先日9月23日に、ニューヨークのセントラル・パークで、大規模なチャリティー・イベント『Global Citizen Festival』が開催された。

『Global Citizen』とは、『地球市民』を指し、世界の国境を越えた、地球に住む市民を指している。

6回目を迎える今回は、スティービー・ワンダーをメインに向かえ、ロックバンドのグリーン・デイ、ラッパーのビッグ・ショーン、女優のウーピー・ゴールドバーグ、俳優のヒュー・ジャックマンなど豪華なセレブリティーから政治家までも参加となった。

今回一番印象的だったのは、スティービー・ワンダーがステージで”膝をつく”場面だった。

https://www.vanityfair.com/style/2017/09/stevie-wonder-takes-knee

アメリカでは、先日アメリカン・フットボールの選手らが、試合開始前の国歌演奏中に、地面に膝をつき、黒人への暴力/差別に抗議したことがニュースとなった。

トランプ大統領は、その騒動に「フットボールのオーナー達は、アメリカの国旗に不敬な態度をとる奴(選手たち)を、クビにしろ!」などとまた暴言を吐き、大きな反感を買った。

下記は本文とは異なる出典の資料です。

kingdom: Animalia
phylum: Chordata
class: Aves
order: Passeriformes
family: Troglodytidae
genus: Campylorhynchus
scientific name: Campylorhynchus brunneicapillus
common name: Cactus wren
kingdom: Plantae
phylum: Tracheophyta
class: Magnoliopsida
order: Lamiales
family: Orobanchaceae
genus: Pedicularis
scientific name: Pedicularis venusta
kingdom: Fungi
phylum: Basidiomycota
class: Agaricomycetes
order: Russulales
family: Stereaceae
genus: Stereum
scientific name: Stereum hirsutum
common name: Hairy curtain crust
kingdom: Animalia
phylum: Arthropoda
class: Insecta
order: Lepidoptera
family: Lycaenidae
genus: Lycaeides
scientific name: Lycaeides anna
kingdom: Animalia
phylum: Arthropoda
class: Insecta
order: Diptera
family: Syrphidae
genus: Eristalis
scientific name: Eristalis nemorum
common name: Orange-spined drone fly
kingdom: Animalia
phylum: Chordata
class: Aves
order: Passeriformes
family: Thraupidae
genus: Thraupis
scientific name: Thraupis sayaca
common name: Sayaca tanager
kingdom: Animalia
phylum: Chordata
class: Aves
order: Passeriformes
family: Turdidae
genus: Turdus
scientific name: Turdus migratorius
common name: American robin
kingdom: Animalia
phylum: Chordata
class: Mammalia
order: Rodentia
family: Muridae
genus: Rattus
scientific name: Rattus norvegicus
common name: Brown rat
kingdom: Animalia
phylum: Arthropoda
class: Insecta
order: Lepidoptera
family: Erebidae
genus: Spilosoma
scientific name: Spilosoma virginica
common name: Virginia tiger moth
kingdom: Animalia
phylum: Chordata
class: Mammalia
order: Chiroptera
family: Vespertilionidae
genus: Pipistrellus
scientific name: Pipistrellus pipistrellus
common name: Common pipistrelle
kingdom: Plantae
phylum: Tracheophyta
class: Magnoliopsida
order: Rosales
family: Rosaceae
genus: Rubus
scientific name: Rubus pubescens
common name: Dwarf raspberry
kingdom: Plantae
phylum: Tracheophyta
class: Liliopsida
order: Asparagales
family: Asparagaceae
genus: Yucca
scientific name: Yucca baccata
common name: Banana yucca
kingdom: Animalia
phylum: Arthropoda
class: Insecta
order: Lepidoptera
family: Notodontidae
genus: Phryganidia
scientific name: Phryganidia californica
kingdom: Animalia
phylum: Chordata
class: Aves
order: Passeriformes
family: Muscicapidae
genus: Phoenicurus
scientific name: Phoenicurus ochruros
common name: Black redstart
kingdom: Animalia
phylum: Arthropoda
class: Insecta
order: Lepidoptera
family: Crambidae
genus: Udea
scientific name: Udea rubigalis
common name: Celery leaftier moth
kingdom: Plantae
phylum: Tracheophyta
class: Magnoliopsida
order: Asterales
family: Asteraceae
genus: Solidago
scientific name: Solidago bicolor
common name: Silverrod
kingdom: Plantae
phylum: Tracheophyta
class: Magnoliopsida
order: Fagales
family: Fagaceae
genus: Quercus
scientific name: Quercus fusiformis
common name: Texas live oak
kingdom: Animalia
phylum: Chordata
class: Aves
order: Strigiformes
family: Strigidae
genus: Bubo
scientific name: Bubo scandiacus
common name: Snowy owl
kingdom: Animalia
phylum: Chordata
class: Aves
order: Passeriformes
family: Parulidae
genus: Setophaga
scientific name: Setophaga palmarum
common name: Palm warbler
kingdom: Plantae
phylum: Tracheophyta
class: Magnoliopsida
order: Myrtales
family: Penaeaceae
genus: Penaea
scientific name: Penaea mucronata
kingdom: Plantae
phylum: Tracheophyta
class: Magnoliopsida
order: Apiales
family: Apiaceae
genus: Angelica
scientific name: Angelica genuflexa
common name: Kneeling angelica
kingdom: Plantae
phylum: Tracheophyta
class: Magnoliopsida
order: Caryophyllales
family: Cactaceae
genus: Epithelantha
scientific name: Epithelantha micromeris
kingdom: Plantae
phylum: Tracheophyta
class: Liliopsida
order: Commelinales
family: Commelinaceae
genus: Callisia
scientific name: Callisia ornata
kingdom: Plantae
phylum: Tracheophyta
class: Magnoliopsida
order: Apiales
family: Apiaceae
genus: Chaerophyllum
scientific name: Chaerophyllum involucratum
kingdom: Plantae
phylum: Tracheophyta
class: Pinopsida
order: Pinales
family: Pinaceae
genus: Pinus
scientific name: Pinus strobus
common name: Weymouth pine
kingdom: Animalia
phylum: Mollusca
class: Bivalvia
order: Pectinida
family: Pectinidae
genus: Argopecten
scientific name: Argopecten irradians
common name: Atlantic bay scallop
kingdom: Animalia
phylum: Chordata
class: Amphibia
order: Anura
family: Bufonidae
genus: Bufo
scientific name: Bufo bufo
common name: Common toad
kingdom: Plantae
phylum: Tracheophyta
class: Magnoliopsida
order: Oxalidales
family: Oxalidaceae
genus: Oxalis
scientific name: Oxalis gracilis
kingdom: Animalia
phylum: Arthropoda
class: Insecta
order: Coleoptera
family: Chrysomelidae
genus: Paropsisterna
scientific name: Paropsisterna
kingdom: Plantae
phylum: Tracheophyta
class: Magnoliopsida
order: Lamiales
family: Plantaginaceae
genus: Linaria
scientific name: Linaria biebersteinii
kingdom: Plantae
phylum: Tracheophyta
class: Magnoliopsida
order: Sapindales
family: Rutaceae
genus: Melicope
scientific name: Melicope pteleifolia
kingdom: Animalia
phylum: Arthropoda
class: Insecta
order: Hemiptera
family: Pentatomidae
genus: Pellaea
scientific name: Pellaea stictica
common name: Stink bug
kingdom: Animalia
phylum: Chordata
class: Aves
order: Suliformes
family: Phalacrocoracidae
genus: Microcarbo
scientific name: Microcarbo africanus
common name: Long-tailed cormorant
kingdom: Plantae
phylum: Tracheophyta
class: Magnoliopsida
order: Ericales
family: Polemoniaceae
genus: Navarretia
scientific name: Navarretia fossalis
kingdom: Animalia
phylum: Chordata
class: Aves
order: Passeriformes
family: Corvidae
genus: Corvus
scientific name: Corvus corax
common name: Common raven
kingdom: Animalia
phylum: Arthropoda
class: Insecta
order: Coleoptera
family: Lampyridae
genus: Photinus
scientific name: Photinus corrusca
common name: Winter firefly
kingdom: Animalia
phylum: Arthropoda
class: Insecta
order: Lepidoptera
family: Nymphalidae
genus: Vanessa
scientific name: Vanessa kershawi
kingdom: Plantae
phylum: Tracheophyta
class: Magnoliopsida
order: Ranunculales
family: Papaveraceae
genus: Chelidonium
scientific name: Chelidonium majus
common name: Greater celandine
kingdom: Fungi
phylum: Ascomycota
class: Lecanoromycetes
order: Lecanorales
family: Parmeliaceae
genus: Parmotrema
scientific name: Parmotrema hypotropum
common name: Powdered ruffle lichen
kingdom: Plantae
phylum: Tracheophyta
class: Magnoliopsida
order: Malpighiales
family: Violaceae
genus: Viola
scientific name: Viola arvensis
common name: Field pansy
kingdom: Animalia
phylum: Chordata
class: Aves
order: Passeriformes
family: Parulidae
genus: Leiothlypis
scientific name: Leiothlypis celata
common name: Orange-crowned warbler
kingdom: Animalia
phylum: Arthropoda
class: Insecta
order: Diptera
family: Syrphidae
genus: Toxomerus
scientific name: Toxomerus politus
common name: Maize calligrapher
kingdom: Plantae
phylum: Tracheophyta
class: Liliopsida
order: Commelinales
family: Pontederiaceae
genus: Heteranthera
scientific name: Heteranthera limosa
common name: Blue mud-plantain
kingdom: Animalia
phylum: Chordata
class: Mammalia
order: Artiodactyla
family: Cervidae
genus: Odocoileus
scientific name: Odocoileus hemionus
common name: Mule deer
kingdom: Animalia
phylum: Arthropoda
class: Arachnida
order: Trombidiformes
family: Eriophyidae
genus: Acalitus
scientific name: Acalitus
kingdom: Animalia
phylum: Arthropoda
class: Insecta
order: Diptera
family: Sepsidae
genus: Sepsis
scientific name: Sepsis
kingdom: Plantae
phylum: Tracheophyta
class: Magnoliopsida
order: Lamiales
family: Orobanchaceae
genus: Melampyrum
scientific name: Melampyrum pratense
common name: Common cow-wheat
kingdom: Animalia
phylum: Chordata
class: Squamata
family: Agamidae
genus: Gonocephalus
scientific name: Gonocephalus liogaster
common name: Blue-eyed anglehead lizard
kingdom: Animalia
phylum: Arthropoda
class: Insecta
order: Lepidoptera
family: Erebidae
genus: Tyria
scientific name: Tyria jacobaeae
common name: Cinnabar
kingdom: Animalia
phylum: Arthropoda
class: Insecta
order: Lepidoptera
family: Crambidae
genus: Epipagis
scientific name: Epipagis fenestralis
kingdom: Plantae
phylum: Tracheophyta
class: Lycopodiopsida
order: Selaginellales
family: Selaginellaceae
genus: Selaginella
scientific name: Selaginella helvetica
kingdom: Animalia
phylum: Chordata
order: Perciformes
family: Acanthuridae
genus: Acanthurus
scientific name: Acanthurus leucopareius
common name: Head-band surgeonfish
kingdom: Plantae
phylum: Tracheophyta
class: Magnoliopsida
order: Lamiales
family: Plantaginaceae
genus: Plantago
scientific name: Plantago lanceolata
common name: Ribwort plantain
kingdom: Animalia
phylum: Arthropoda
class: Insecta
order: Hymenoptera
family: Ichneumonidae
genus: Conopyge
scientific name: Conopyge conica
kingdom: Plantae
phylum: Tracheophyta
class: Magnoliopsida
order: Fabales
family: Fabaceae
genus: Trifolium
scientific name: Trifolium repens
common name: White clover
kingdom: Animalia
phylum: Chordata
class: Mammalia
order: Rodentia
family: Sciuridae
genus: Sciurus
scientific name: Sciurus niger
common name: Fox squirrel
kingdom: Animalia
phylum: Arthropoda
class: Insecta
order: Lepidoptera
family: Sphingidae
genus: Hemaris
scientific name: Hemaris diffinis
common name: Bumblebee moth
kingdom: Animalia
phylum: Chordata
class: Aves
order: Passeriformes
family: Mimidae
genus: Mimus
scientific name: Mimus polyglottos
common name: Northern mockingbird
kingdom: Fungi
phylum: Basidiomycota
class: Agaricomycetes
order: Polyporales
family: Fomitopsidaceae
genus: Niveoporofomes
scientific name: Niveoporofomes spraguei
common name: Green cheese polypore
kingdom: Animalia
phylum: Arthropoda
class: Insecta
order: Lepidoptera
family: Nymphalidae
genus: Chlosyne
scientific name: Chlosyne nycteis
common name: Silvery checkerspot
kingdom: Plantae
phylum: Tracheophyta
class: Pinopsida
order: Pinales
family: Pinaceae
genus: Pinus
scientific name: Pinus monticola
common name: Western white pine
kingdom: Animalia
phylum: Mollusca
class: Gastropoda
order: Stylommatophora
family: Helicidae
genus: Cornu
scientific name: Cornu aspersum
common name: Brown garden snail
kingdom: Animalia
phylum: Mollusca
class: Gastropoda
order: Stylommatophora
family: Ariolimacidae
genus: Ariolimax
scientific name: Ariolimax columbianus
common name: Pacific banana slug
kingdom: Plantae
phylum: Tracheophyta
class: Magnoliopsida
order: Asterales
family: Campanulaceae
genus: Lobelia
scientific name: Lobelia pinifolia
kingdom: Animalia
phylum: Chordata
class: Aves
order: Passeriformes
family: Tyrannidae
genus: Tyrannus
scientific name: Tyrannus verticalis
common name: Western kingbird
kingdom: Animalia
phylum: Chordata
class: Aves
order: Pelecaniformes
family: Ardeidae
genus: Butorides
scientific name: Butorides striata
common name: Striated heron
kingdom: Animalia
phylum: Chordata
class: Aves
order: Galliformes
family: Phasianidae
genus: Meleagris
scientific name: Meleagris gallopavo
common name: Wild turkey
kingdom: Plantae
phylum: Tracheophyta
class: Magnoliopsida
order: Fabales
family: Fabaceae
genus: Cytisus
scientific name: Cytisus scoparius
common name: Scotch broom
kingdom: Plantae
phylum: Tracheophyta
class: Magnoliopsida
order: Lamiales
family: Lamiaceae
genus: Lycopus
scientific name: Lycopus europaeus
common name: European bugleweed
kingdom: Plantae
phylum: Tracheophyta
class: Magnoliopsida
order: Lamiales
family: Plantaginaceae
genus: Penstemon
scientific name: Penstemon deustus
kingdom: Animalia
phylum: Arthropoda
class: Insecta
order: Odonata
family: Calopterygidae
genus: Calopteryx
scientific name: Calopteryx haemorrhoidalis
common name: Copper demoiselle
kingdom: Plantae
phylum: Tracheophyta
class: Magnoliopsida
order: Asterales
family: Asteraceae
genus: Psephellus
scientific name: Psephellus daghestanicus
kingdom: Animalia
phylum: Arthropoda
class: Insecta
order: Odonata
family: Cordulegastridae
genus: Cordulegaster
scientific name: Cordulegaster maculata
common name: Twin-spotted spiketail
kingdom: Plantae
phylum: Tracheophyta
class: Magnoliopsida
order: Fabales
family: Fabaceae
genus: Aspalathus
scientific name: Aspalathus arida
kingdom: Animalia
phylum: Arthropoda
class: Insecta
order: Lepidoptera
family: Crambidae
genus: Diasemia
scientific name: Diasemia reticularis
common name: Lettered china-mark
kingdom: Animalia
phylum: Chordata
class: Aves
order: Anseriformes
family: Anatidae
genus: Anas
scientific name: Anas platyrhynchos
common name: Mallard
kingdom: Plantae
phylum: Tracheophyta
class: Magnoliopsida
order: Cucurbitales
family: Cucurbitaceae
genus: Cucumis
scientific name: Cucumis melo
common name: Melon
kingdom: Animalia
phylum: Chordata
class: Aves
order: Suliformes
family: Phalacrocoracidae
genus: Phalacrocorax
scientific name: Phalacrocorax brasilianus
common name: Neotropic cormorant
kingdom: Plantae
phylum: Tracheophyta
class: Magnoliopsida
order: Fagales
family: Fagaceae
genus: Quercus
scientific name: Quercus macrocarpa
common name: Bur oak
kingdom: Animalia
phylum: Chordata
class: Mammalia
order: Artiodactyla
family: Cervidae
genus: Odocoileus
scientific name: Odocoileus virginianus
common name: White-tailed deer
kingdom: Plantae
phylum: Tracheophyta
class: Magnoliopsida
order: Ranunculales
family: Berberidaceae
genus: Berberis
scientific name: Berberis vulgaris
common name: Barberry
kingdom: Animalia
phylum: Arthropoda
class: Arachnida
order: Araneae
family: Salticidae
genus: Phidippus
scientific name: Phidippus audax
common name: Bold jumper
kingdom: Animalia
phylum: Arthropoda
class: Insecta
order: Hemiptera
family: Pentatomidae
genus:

スティービー・ワンダーを始め、バスケットボール選手、ラッパーのJay-Zなども、次々をトランプに抗議したのである。

スティービー・ワンダーは今回のライブの始まりに、両膝をつき、「今夜、アメリカのために膝をつく。片膝だけじゃなく、両膝をついて、世界の星に、世界の未来に、世界のリーダーに、祈りを捧げたいんだ。」と語った。

彼の音楽は、この日一番会場を盛り上げ、途中皆で『We are the world』歌いながら踊るシーンは特に感動的だった。

『Global Citizen Festival』

『Global Citizen Festival』とは、元々2012年にニューヨークを拠点に始まり今年は6回目。

過去には、Jay-zやビヨンセ、そして昨年はリアーナなどをメインに招き、今年は、フランスの大統領やミシェル・オバマも応援メッセージを届けてくれた。

世界中のセレブリティーや政治家もボランティアでステージに上がるため、毎年本当に豪華なラインアップだ。

2012年から5年間で、3兆円以上が集まり、世界で1200万以上のチャリティー活動が行われた。

このイベントを通して、5年間で世界の約10億人に何らかの形で手助けをした事となる。

このイベントの最大の魅力は、世界の諸問題に対するボランティアをして、ポイントを貯めた人に『Global Citizen Festival』の無料チケットが与えられる点だ。

有料のチケットも存在し、ステージの近くのVIPチケットは、10万円以上。

このイベントで得た収益はもちろんすべてチャリティー活動に寄付される。

ウーピー・ゴールドバーグとヒュー・ジャックマンがステージでHIVのスピーチ

GUCCIやTOMSなどのアパレル企業もスポンサーとして参加

TOMSは、昨年はこのイベントに初めてパートナーとして参加し、『Global Citizen Festival』 のeye wearをニューヨーク、ソーホーのステージで発表。

TOMSとは、2006年旅行家である ブレイク・マイコスキーがアルゼンチンを訪れた際、村の子ども達が足を守るための靴を履いていなかったことを知り、守りたいという想いから会社を設立。

『One for One®』(靴を1足購入するたびに、TOMSから世界の恵まれない子ども達に新しい靴が1足贈られる)というコンセプトで、TOMSは成功した。

TOMSが4ドルで作った靴を消費者が60ドルで買う事で、もう1足の4ドルの靴を寄付する事になる。

そして残りの52ドルがTOMSの利益となるため、消費者の中には、チャリティーをコンセプトにお金を儲けていると反感の声もある。

ただ、利益も出ないと継続的な手助けもできないという事実もあり、現在も多くの人がTOMSを支持している。

最近では、靴だけでなく、eyewear(サングラス)も販売している。

『1つ購入すると、視覚障害を持つ1人の視力を回復させる援助を行う。』というコンセプトでeyewearの売り上げが現在TOMSを支えている。

アメリカならではの面白いアイデアが集結したイベント、『Global Citizen Festival』

音楽とファッションを上手く利用して、世界を変えている。

もっと世界に目を向け、自分の国の問題の様に考えられたら、あなたも『Global Citizen(地球市民)』になって、人生をより豊かなものに変えられるかもしれない。